Instructions for the task ▸ The data are to be restated in full, exactly as presented.
BEGIN
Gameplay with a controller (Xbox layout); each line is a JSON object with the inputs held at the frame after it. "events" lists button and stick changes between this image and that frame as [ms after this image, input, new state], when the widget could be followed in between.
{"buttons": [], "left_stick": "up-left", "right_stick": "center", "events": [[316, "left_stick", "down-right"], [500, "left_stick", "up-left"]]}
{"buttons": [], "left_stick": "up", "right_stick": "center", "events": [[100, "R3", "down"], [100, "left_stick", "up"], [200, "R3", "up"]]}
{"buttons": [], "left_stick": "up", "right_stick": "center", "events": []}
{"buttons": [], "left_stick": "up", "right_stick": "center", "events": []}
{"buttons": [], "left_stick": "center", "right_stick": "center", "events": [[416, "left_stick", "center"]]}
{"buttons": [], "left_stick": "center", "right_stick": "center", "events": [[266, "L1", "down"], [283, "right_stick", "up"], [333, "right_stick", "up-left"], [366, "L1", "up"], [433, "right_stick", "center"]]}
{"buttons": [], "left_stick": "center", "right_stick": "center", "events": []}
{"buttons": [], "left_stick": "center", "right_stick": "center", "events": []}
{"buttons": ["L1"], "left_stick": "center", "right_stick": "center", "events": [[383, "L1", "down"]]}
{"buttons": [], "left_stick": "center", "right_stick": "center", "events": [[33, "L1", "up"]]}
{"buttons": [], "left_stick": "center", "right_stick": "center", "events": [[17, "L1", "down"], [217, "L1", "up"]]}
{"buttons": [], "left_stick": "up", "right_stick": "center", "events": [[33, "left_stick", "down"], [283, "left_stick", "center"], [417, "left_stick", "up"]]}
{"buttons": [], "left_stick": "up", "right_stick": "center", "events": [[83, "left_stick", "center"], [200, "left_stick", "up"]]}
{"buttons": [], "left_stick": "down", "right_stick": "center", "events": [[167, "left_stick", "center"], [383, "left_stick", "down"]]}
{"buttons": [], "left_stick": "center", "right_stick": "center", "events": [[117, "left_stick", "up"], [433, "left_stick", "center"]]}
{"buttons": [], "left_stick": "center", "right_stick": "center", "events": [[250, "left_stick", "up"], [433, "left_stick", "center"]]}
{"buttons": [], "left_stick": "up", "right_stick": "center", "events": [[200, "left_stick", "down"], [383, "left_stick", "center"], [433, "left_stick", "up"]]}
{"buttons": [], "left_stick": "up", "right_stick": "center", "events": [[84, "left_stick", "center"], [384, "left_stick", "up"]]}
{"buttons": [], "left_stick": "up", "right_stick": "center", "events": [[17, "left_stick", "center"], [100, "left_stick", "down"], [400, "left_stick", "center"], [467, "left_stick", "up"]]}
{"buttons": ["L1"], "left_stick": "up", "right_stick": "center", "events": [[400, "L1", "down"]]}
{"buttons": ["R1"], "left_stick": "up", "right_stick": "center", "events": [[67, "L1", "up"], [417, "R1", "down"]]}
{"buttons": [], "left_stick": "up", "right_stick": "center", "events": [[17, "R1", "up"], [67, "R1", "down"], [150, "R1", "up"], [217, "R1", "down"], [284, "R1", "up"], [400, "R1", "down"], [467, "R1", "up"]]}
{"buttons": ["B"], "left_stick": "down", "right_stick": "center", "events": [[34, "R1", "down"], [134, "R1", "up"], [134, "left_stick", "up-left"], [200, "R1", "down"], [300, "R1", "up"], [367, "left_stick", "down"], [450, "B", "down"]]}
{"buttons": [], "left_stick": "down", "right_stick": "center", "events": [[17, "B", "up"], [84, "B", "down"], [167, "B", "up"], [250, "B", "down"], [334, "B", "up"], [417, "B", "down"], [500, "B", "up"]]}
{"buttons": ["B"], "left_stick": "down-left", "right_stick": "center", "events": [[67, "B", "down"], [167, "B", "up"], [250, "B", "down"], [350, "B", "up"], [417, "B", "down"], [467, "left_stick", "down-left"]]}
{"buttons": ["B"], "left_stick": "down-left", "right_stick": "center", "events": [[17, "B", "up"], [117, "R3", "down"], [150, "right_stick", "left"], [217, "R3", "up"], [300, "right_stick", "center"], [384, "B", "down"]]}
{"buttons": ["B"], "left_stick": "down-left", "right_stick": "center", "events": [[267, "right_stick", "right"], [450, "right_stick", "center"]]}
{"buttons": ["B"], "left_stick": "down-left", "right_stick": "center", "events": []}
END
Final answer ▸
Gameplay with a controller (Xbox layout); each line is a JSON object with the inputs held at the frame after it. "events" lists button and stick changes between this image and that frame as [ms after this image, input, new state], when the widget could be followed in between.
{"buttons": [], "left_stick": "up-left", "right_stick": "center", "events": [[316, "left_stick", "down-right"], [500, "left_stick", "up-left"]]}
{"buttons": [], "left_stick": "up", "right_stick": "center", "events": [[100, "R3", "down"], [100, "left_stick", "up"], [200, "R3", "up"]]}
{"buttons": [], "left_stick": "up", "right_stick": "center", "events": []}
{"buttons": [], "left_stick": "up", "right_stick": "center", "events": []}
{"buttons": [], "left_stick": "center", "right_stick": "center", "events": [[416, "left_stick", "center"]]}
{"buttons": [], "left_stick": "center", "right_stick": "center", "events": [[266, "L1", "down"], [283, "right_stick", "up"], [333, "right_stick", "up-left"], [366, "L1", "up"], [433, "right_stick", "center"]]}
{"buttons": [], "left_stick": "center", "right_stick": "center", "events": []}
{"buttons": [], "left_stick": "center", "right_stick": "center", "events": []}
{"buttons": ["L1"], "left_stick": "center", "right_stick": "center", "events": [[383, "L1", "down"]]}
{"buttons": [], "left_stick": "center", "right_stick": "center", "events": [[33, "L1", "up"]]}
{"buttons": [], "left_stick": "center", "right_stick": "center", "events": [[17, "L1", "down"], [217, "L1", "up"]]}
{"buttons": [], "left_stick": "up", "right_stick": "center", "events": [[33, "left_stick", "down"], [283, "left_stick", "center"], [417, "left_stick", "up"]]}
{"buttons": [], "left_stick": "up", "right_stick": "center", "events": [[83, "left_stick", "center"], [200, "left_stick", "up"]]}
{"buttons": [], "left_stick": "down", "right_stick": "center", "events": [[167, "left_stick", "center"], [383, "left_stick", "down"]]}
{"buttons": [], "left_stick": "center", "right_stick": "center", "events": [[117, "left_stick", "up"], [433, "left_stick", "center"]]}
{"buttons": [], "left_stick": "center", "right_stick": "center", "events": [[250, "left_stick", "up"], [433, "left_stick", "center"]]}
{"buttons": [], "left_stick": "up", "right_stick": "center", "events": [[200, "left_stick", "down"], [383, "left_stick", "center"], [433, "left_stick", "up"]]}
{"buttons": [], "left_stick": "up", "right_stick": "center", "events": [[84, "left_stick", "center"], [384, "left_stick", "up"]]}
{"buttons": [], "left_stick": "up", "right_stick": "center", "events": [[17, "left_stick", "center"], [100, "left_stick", "down"], [400, "left_stick", "center"], [467, "left_stick", "up"]]}
{"buttons": ["L1"], "left_stick": "up", "right_stick": "center", "events": [[400, "L1", "down"]]}
{"buttons": ["R1"], "left_stick": "up", "right_stick": "center", "events": [[67, "L1", "up"], [417, "R1", "down"]]}
{"buttons": [], "left_stick": "up", "right_stick": "center", "events": [[17, "R1", "up"], [67, "R1", "down"], [150, "R1", "up"], [217, "R1", "down"], [284, "R1", "up"], [400, "R1", "down"], [467, "R1", "up"]]}
{"buttons": ["B"], "left_stick": "down", "right_stick": "center", "events": [[34, "R1", "down"], [134, "R1", "up"], [134, "left_stick", "up-left"], [200, "R1", "down"], [300, "R1", "up"], [367, "left_stick", "down"], [450, "B", "down"]]}
{"buttons": [], "left_stick": "down", "right_stick": "center", "events": [[17, "B", "up"], [84, "B", "down"], [167, "B", "up"], [250, "B", "down"], [334, "B", "up"], [417, "B", "down"], [500, "B", "up"]]}
{"buttons": ["B"], "left_stick": "down-left", "right_stick": "center", "events": [[67, "B", "down"], [167, "B", "up"], [250, "B", "down"], [350, "B", "up"], [417, "B", "down"], [467, "left_stick", "down-left"]]}
{"buttons": ["B"], "left_stick": "down-left", "right_stick": "center", "events": [[17, "B", "up"], [117, "R3", "down"], [150, "right_stick", "left"], [217, "R3", "up"], [300, "right_stick", "center"], [384, "B", "down"]]}
{"buttons": ["B"], "left_stick": "down-left", "right_stick": "center", "events": [[267, "right_stick", "right"], [450, "right_stick", "center"]]}
{"buttons": ["B"], "left_stick": "down-left", "right_stick": "center", "events": []}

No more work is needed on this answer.